■ **FRAGEN**
1 - Gegen welches Urteil richtet sich laut dem Urteilsauszug die Revision des Klägers?
2 - Prüfen Sie, ob die folgenden Aussagen mit dem Urteilsauszug übereinstimmen. Antworten Sie jeweils mit Ja oder Nein und belegen Sie dies mit den entscheidenden Worten des Urteilsauszugs.
(a) Die Revision des Klägers hatte Erfolg.
(b) Die mündliche Verhandlung fand am 23. Juni 1999 statt.
(c) Die Beteiligten müssen einander die außergerichtlichen Kosten des Revisionsverfahrens erstatten.
3 - Geben Sie einen Abschnitt des Urteilsauszugs wörtlich wieder, beginnend mit „Der 5. Senat“ und weiter bis einschließlich „nicht zu erstatten.“.

■ **ZITIERTER TEXTAUSZUG**
Der 5. Senat des Bundessozialgerichts hat auf die mündliche Verhandlung vom 23. Juni 1999 durch die Vorsitzende Richterin Dr. Wetzel-Steinwedel, den Richter Baumann und die Richterin Streffer sowie die ehrenamtlichen Richter Gerner und Dr. Wirsam
für Recht erkannt:
Tenor:
Die Revision des Klägers gegen das Urteil des Bayerischen Landessozialgerichts vom 25. November 1997 wird zurückgewiesen.
Die Beteiligten haben einander außergerichtliche Kosten des Revisionsverfahrens nicht zu erstatten.
Gründe:
I
Die Beteiligten streiten darüber, ob auf die dem Kläger ab 1. Oktober 1993 (erneut) bewilligte Vollwaisenrente seine entsprechende Rente aus der gesetzlichen Unfallversicherung unter Berücksichtigung von § 311 Abs 2 Nr 1 Buchst c SGB VI anzurechnen ist.

■ **ZU PRÜFENDE DATEN**

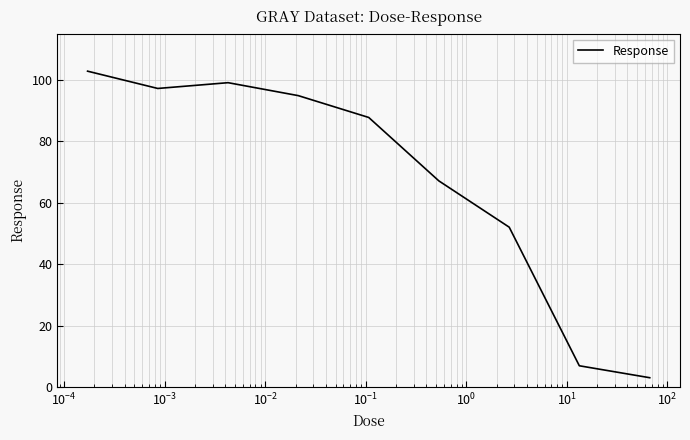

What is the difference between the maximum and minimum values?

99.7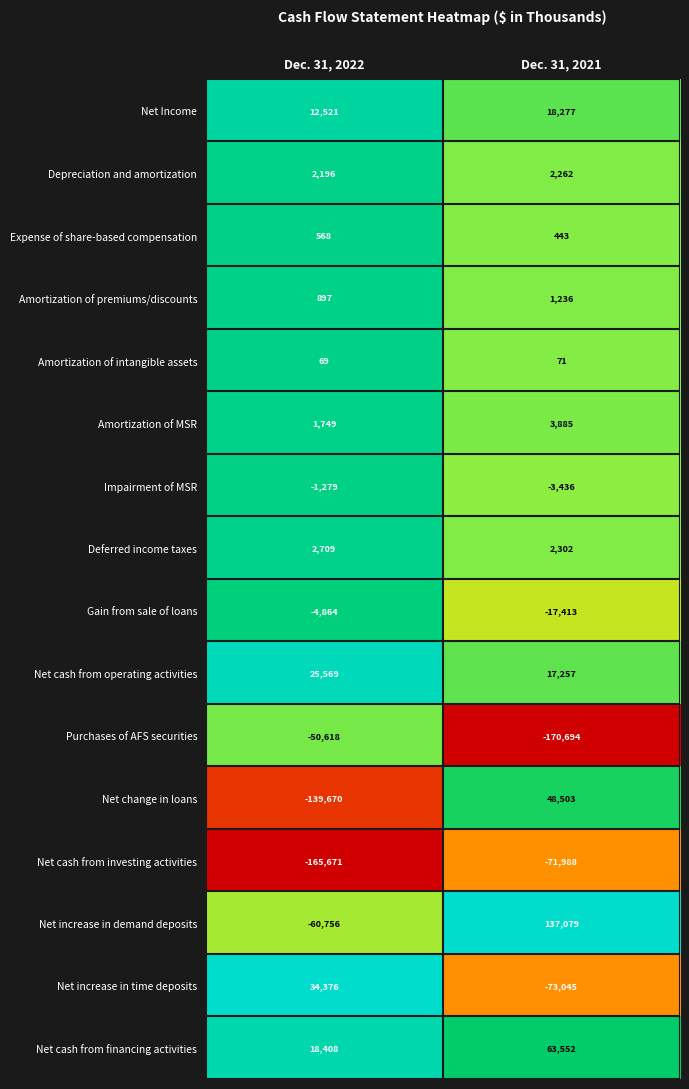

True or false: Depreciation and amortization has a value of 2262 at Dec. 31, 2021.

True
* * *
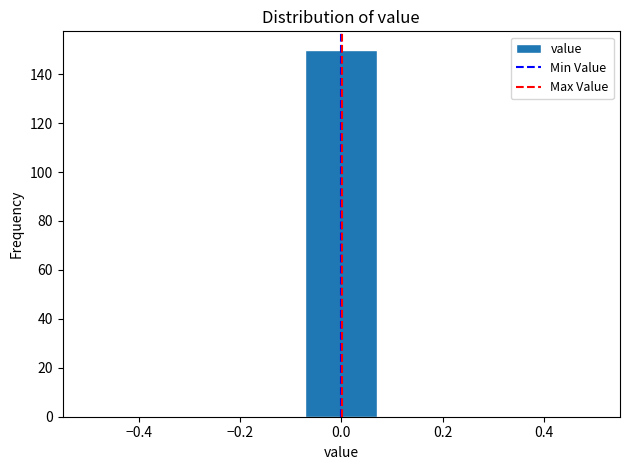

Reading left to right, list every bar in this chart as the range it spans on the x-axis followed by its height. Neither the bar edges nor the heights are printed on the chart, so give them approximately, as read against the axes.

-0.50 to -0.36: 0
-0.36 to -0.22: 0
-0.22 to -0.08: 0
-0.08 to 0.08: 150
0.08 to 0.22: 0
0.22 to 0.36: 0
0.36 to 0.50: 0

■ **ANTWORTEN IM EINZELNEN**
1 - Gegen das Urteil des Bayerischen Landessozialgerichts vom 25. November 1997.

2 -
(a) Nein: „wird zurückgewiesen“
(b) Ja: „auf die mündliche Verhandlung vom 23. Juni 1999“
(c) Nein: „haben einander außergerichtliche Kosten des Revisionsverfahrens nicht zu erstatten“

3 -
Der 5. Senat des Bundessozialgerichts hat auf die mündliche Verhandlung vom 23. Juni 1999 durch die Vorsitzende Richterin Dr. Wetzel-Steinwedel, den Richter Baumann und die Richterin Streffer sowie die ehrenamtlichen Richter Gerner und Dr. Wirsam
für Recht erkannt:
Tenor:
Die Revision des Klägers gegen das Urteil des Bayerischen Landessozialgerichts vom 25. November 1997 wird zurückgewiesen.
Die Beteiligten haben einander außergerichtliche Kosten des Revisionsverfahrens nicht zu erstatten.